Is the Food Industry Using the Tobacco Industry Playbook?


Recently I received an article that was as disturbing as any I have read. The title is The Perils of Ignoring History: Big Tobacco Played Dirty and Millions Died. How Similar Is Big Food?  The really scary part is that the authors, Kelly Brownell and Kenneth Warner, are not two easily dismissed fringe nutritionists but rather work at a couple of places you may have heard of, Yale University and University of Michigan. The authors have studied the actions of the tobacco industry beginning in the fifties and have come away with some frightening parallels. The findings of the paper are, as I said, disturbing;

“The tobacco industry had a playbook, a script, that emphasized personal responsibility, paying scientists who delivered research that instilled doubt, criticizing the “junk” science that found harms associated with smoking, making self-regulatory pledges, lobbying with massive resources to stifle government action, introducing “safer” products, and simultaneously manipulating and denying both the addictive nature of their products and their marketing to children. The script of the food industry is both similar to and different from the tobacco industry script.

The authors concluded;

“Food is obviously different from tobacco, and the food industry differs from tobacco companies in important ways, but there also are significant similarities in the actions that these industries have taken in response to concern that their products cause harm. Because obesity is now a major global problem, the world cannot afford a repeat of the tobacco history, in which industry talks about the moral high ground but does not occupy it. “

The article is 36 pages long and appeared in the The Milbank Quarterly, Vol. 87, No. 1, 2009 (pp. 259–294). I believe it can be readily found on the internet. The next time you read a report that “a little high fructose corn syrup won’t kill you” or that “plastic water bottles are perfectly safe” think about the tobacco industry and how hard they tried to deceive the American public in the face of mounting evidence about the dangers of cigarettes.

4 Responses to “Is the Food Industry Using the Tobacco Industry Playbook?”

  1. The corporate foodies have it much easier than tobacco, IMO. Primarily this is because sound nutritional research is extremely hard to do, filled with confounders and even objective researchers who read everything get in fights over this stuff.
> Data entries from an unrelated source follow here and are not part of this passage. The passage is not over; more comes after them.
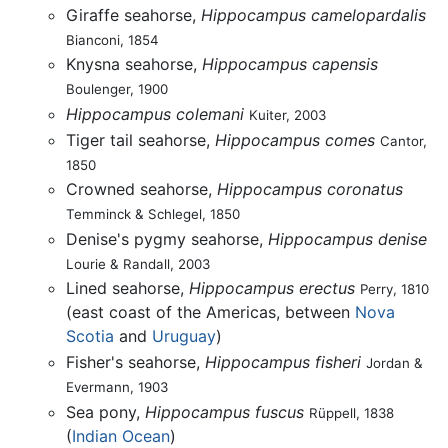
Giraffe seahorse,
Hippocampus camelopardalis
Bianconi, 1854
Knysna seahorse,
Hippocampus capensis
Boulenger, 1900
Hippocampus colemani
Kuiter, 2003
Tiger tail seahorse,
Hippocampus comes
Cantor,
1850
Crowned seahorse,
Hippocampus coronatus
Temminck & Schlegel, 1850
Denise's pygmy seahorse,
Hippocampus denise
Lourie & Randall, 2003
Lined seahorse,
Hippocampus erectus
Perry, 1810
(east coast of the Americas, between
Nova
Scotia
and
Uruguay
)
Fisher's seahorse,
Hippocampus fisheri
Jordan &
Evermann, 1903
Sea pony,
Hippocampus fuscus
Rüppell, 1838
(
Indian Ocean
)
Even when the research is sound there are issues of compliance and often overlooked hormonal effects. This was never the case with tobacco or global warming – it was always a few fringe people who had great marketing.

    A simple search of high-fructose corn syrup, sucrose, and insulin reveals astonishingly disparate results in both rat and human trials. This makes it easy for an already processed-dependent culture to justify just about anything.

  2. Elsbeth Vaino Says:

    Hey Mike, if you’re interested, there was a great movie a few years back about the antics of the big 3 lobbyists (guns, tobacco and alcohol) called “Thank you for smoking”. Not a documentary by any means, but a comedy-drama about the tobacco lobbyist’s use of the playbook. Toward the end, the self-proclaimed “Merchants of death” lobbyists welcome the fast food lobbyist to their group.

  3. Hopefully we’re at the beginning of a movement to take back not only our own health, but the health of our children as well.

    I’ll advise parents to make their own desserts or buy them from Whole Foods to insure they’re free of HFCS and trans-fats. While a completely junk food free diet would be ideal, I think minimzing the damage is priority number one.

  4. Mike,
    Scary stuff though not surprising. When you have been around for a while the greed and avarice of corp. America never surprises you anymore. Not that I want a lot of govt. regulation but to think Food Inc. has our best interests at heart is dangerously naive to say the least.
    Bruce Kelly
    PS: May have to post this on my blog as well if you don’t mind. Good stuff.